WHAT THE TASK ASKS: Don't include any picture when you restate the data word for word.

RECORDS FOR THIS EXERCISE:
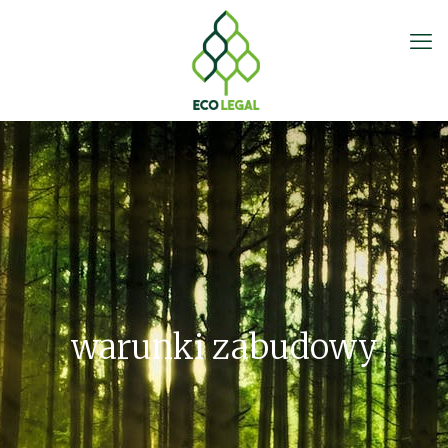
warunki zabudowy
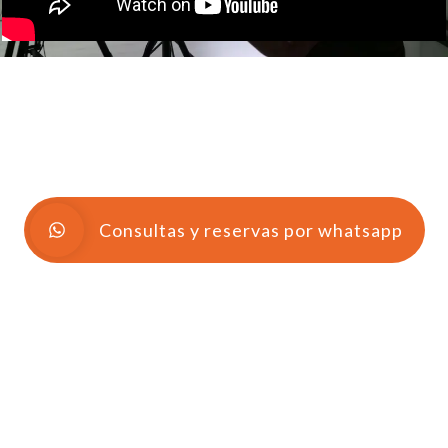
Consultas y reservas por whatsapp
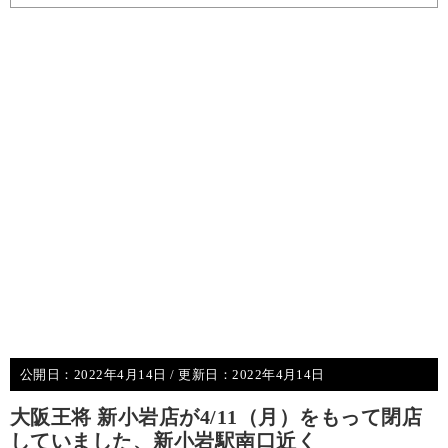
公開日：
2022年4月14日
/ 更新日：
2022年4月14日
大阪王将 新小岩店が4/11（月）をもって閉店
していました、新小岩駅南口近く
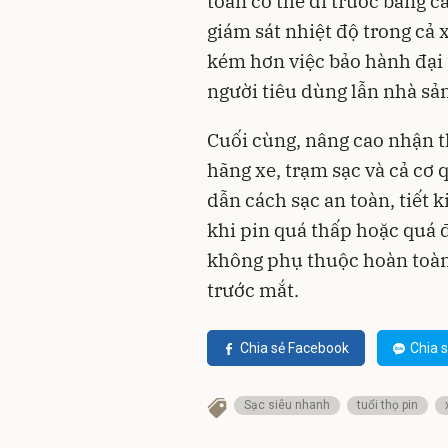
toàn có thể đi trước bằng 
giám sát nhiệt độ trong cả x
kém hơn việc bảo hành đại t
người tiêu dùng lẫn nhà sản
Cuối cùng, nâng cao nhận t
hãng xe, trạm sạc và cả cơ
dẫn cách sạc an toàn, tiết 
khi pin quá thấp hoặc quá đ
không phụ thuộc hoàn toàn v
trước mắt.
Chia sẻ Facebook
Chia s
Sạc siêu nhanh
tuổi thọ pin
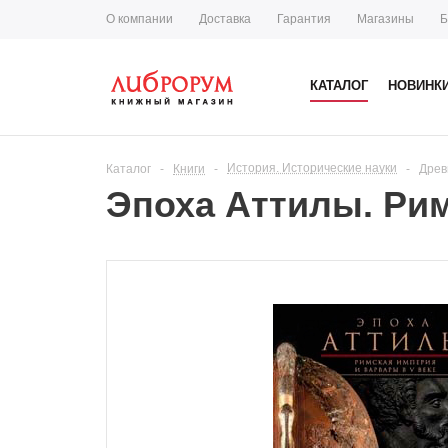
О компании
Доставка
Гарантия
Магазины
Б
КАТАЛОГ
НОВИНК
История. Исторические науки
Каталог
-
Книги
-
-
Древ
Эпоха Аттилы. Рим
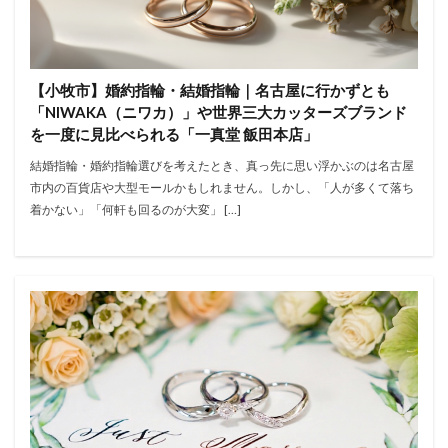
【小牧市】婚約指輪・結婚指輪｜名古屋に行かずとも
「NIWAKA（ニワカ）」や世界三大カッターズブランド
を一度に見比べられる「一真堂 飯田本店」
結婚指輪・婚約指輪選びを考えたとき、真っ先に思い浮かぶのは名古屋
市内の百貨店や大型モールかもしれません。しかし、「人が多くて落ち
着かない」「何軒も回るのが大変」 […]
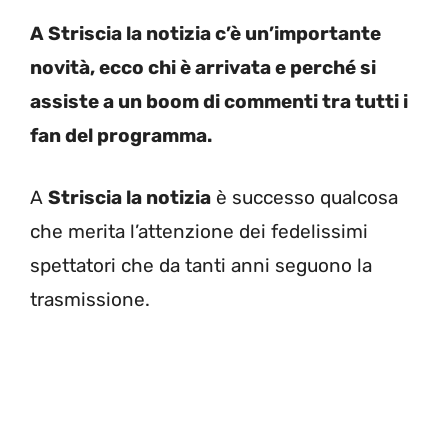
A Striscia la notizia c’è un’importante
novità, ecco chi è arrivata e perché si
assiste a un boom di commenti tra tutti i
fan del programma.
A
Striscia la notizia
è successo qualcosa
che merita l’attenzione dei fedelissimi
spettatori che da tanti anni seguono la
trasmissione.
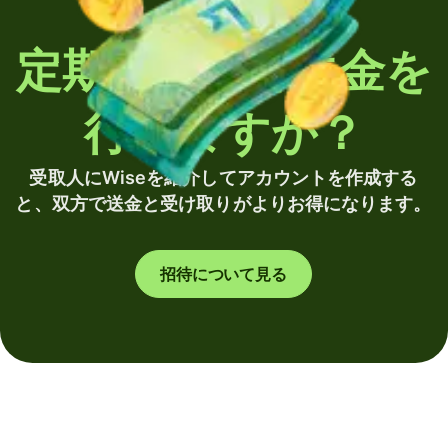
定期的に海外送金を
行いますか？
受取人にWiseを紹介してアカウントを作成する
と、双方で送金と受け取りがよりお得になります。
招待について見る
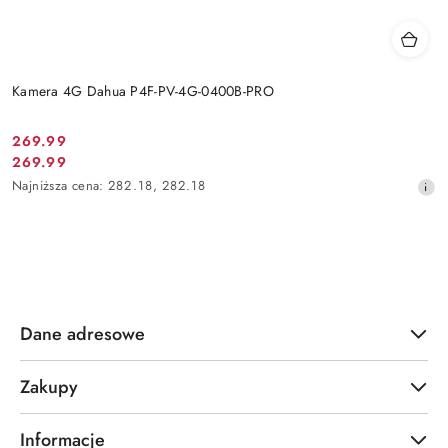
Kamera 4G Dahua P4F-PV-4G-0400B-PRO
Cena
269.99
Cena
269.99
promocyjna:
promocyjna:
Najniższa
Najniższa cena:
282.18
,
282.18
cena
z
30
dni
przed
obniżką
Dane adresowe
Zakupy
Informacje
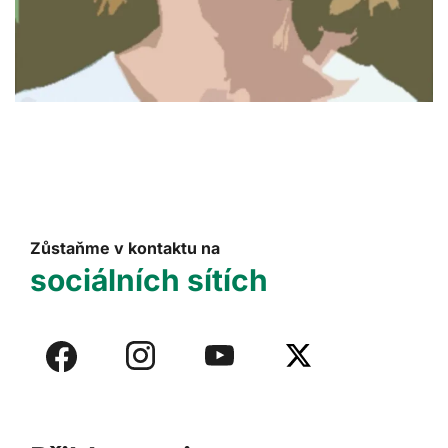
Zůstaňme v kontaktu na
sociálních sítích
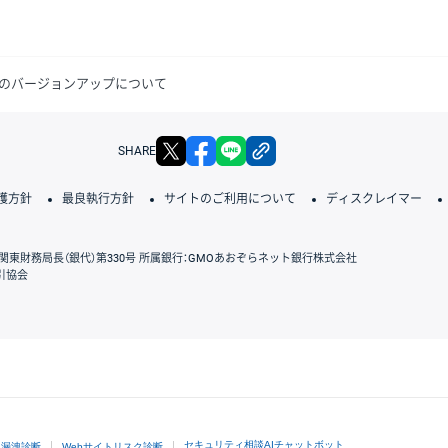
のバージョンアップについて
X
facebook
LINE
リンクをコピー
SHARE
護方針
最良執行方針
サイトのご利用について
ディスクレイマー
関東財務局長（銀代）第330号 所属銀行：GMOあおぞらネット銀行株式会社
引協会
GMOクリック証券
セキュリティ相談AIチャットボット
ド漏洩診断
Webサイトリスク診断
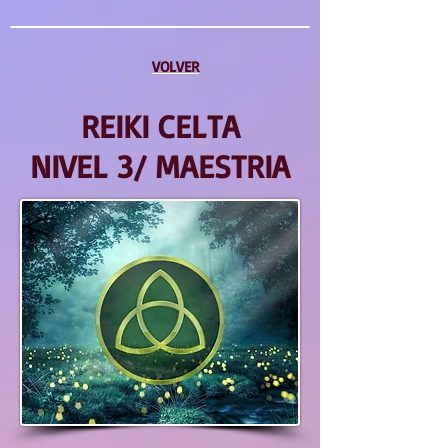
VOLVER
REIKI CELTA
NIVEL 3/ MAESTRIA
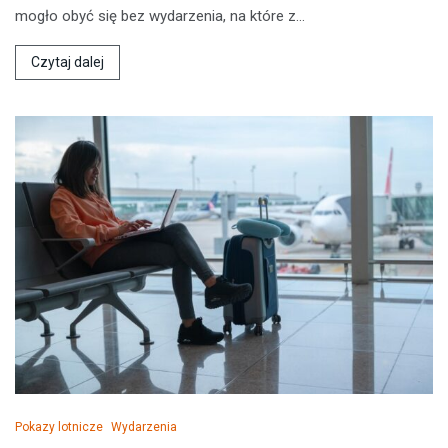
mogło obyć się bez wydarzenia, na które z…
Czytaj dalej
Pokazy lotnicze
Wydarzenia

TASK ANSWER:
warunki zabudowy
Consultas y reservas por whatsapp
公開日：
2022年4月14日
/ 更新日：
2022年4月14日
大阪王将 新小岩店が4/11（月）をもって閉店
していました、新小岩駅南口近く
toàn có thể đi trước bằng 
giám sát nhiệt độ trong cả x
kém hơn việc bảo hành đại t
người tiêu dùng lẫn nhà sản
Cuối cùng, nâng cao nhận t
hãng xe, trạm sạc và cả cơ
dẫn cách sạc an toàn, tiết 
khi pin quá thấp hoặc quá đ
không phụ thuộc hoàn toàn v
trước mắt.
Chia sẻ Facebook
Chia s
Sạc siêu nhanh
tuổi thọ pin
О компании
Доставка
Гарантия
Магазины
Б
КАТАЛОГ
НОВИНК
История. Исторические науки
Каталог
-
Книги
-
-
Древ
Эпоха Аттилы. Рим
【小牧市】婚約指輪・結婚指輪｜名古屋に行かずとも
「NIWAKA（ニワカ）」や世界三大カッターズブランド
を一度に見比べられる「一真堂 飯田本店」
結婚指輪・婚約指輪選びを考えたとき、真っ先に思い浮かぶのは名古屋
市内の百貨店や大型モールかもしれません。しかし、「人が多くて落ち
着かない」「何軒も回るのが大変」 […]
A Striscia la notizia c’è un’importante
novità, ecco chi è arrivata e perché si
assiste a un boom di commenti tra tutti i
fan del programma.
A
Striscia la notizia
è successo qualcosa
che merita l’attenzione dei fedelissimi
spettatori che da tanti anni seguono la
trasmissione.
定期的に海外送金を
行いますか？
受取人にWiseを紹介してアカウントを作成する
と、双方で送金と受け取りがよりお得になります。
招待について見る
Kamera 4G Dahua P4F-PV-4G-0400B-PRO
Cena
269.99
Cena
269.99
promocyjna:
promocyjna:
Najniższa
Najniższa cena:
282.18
,
282.18
cena
z
30
dni
przed
obniżką
Dane adresowe
Zakupy
Informacje
Zůstaňme v kontaktu na
sociálních sítích
のバージョンアップについて
X
facebook
LINE
リンクをコピー
SHARE
護方針
最良執行方針
サイトのご利用について
ディスクレイマー
関東財務局長（銀代）第330号 所属銀行：GMOあおぞらネット銀行株式会社
引協会
GMOクリック証券
セキュリティ相談AIチャットボット
ド漏洩診断
Webサイトリスク診断
VOLVER
REIKI CELTA
NIVEL 3/ MAESTRIA
mogło obyć się bez wydarzenia, na które z…
Czytaj dalej
Pokazy lotnicze
Wydarzenia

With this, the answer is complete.